La résolution de dissoudre l’organisation syndicale était pourtant une surprise, même parmi les observateurs, y compris dans le camp du président, jusqu’à présent divisés sur la question. « Les plus radicaux voulaient la dissolution de la Fesci », admet un cadre supérieur, mais la majorité n’en voulait pas. Ceux-ci pensent qu’il ne faut pas confondre le secrétaire général, impliqué dans ces affaires de meurtre, et la Fesci en tant qu’institution qui, selon eux, a entamé sa transformation et se présente de plus en plus comme une organisation œuvrant pour la paix sur les campus.

Malgré la controverse qui entoure ses actions et sa nature violente, la Fesci a prouvé son utilité depuis sa fondation en 1990, agissant comme une support essentiel pour les étudiants et comblant les lacunes du système universitaire. Comme le souligne Geoffroy-Julien Kouao, expert en politique, les défis auxquels font face l’école et l’université sont considérables et les étudiants voient en la Fesci le seul groupe capable de représenter leurs intérêts.
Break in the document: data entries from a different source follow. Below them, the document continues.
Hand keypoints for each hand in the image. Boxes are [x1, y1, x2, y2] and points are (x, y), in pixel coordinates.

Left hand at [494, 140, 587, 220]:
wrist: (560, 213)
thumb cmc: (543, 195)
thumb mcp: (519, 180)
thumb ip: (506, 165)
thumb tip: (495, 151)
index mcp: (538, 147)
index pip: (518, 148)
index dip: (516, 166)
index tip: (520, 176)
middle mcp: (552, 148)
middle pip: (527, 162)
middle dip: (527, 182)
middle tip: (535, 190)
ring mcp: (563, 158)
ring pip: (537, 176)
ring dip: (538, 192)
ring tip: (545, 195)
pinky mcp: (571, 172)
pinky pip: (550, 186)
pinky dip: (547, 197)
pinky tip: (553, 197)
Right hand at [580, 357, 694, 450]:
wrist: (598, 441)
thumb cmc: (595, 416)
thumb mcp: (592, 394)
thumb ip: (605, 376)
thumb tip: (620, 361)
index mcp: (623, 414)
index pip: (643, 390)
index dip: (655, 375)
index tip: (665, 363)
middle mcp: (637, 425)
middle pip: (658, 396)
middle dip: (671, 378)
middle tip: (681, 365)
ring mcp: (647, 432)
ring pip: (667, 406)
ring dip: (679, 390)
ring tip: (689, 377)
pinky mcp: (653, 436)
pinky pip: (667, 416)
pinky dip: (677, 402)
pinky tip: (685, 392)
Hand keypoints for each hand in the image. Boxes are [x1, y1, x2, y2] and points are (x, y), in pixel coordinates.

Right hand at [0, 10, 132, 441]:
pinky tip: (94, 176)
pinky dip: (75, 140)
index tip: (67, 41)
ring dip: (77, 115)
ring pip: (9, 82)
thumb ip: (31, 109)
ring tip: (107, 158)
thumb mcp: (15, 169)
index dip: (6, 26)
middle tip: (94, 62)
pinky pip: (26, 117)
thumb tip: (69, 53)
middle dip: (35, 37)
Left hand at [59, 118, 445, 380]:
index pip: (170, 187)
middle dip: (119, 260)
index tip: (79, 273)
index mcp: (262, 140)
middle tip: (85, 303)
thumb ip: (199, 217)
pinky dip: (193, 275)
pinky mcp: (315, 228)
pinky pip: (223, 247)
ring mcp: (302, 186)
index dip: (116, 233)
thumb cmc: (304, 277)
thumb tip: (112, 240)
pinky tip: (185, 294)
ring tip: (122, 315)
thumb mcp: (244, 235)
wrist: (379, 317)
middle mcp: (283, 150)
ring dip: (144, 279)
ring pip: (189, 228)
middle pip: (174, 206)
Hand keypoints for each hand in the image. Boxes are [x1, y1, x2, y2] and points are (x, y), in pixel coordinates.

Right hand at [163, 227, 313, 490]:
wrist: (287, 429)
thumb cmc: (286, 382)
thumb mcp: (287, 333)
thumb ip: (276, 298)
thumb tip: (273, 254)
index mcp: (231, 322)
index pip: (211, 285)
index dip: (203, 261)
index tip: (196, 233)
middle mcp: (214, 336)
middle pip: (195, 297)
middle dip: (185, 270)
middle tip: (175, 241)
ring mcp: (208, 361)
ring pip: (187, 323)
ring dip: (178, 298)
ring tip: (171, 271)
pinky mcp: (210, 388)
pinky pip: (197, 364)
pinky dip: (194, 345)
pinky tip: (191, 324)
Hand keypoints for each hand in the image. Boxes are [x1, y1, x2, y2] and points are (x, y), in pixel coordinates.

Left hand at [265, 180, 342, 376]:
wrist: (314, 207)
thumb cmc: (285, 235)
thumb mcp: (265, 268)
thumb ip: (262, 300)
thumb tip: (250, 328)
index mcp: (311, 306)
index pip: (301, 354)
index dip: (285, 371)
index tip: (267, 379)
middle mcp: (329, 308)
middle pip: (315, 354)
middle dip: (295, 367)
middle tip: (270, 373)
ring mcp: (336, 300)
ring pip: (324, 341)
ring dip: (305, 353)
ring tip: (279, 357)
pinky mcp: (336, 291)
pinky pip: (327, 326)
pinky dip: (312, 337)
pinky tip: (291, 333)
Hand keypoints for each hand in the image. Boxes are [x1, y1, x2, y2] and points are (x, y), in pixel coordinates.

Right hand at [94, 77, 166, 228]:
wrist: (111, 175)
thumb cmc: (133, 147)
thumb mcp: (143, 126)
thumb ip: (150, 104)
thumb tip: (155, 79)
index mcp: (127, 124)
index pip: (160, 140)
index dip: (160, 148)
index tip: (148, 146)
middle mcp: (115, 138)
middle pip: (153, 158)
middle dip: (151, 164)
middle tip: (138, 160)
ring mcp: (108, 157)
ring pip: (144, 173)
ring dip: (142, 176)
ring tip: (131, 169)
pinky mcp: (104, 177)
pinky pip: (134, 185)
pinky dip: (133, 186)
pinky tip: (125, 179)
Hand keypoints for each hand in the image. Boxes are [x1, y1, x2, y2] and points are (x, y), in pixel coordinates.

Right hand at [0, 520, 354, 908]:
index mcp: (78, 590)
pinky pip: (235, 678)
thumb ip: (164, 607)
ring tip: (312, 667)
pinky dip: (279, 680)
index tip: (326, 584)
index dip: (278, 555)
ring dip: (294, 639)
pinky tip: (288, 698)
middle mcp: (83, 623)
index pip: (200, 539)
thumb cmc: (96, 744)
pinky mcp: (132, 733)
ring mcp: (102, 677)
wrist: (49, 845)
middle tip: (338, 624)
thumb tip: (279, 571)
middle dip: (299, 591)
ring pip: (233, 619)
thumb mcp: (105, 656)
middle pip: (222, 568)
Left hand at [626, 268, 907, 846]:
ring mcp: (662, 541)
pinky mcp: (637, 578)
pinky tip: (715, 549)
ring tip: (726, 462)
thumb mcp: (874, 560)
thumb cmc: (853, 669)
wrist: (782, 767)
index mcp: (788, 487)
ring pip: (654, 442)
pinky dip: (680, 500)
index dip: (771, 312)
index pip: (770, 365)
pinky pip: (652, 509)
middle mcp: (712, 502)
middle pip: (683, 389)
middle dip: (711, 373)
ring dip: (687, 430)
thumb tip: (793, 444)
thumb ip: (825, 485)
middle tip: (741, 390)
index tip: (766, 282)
Toutes les tentatives pour supprimer la Fesci au fil des trente dernières années se sont avérées infructueuses. Quand le gouvernement d’Alassane Ouattara, alors Premier ministre de Félix Houphouët-Boigny, a annoncé sa dissolution en 1991, le mouvement a survécu dans la clandestinité. Puis, en 2011, suite à la destitution de Laurent Gbagbo et la transformation de la Fesci en milice dédiée à l’ancien président, on a cru que le syndicat ne pourrait plus se relever.

« Les gouvernements successifs ont choisi de tolérer la Fesci afin d’éviter de grandes grèves sur les campus universitaires », explique Geoffroy-Julien Kouao. Il faut également considérer l’aspect politique de la question. On compte en Côte d’Ivoire 8 millions d’étudiants et d’élèves, dont la majorité est, si ce n’est adhérente, du moins sympathisante de la Fesci. S’attirer les foudres de la Fesci peut mener à des conséquences néfastes lors des élections.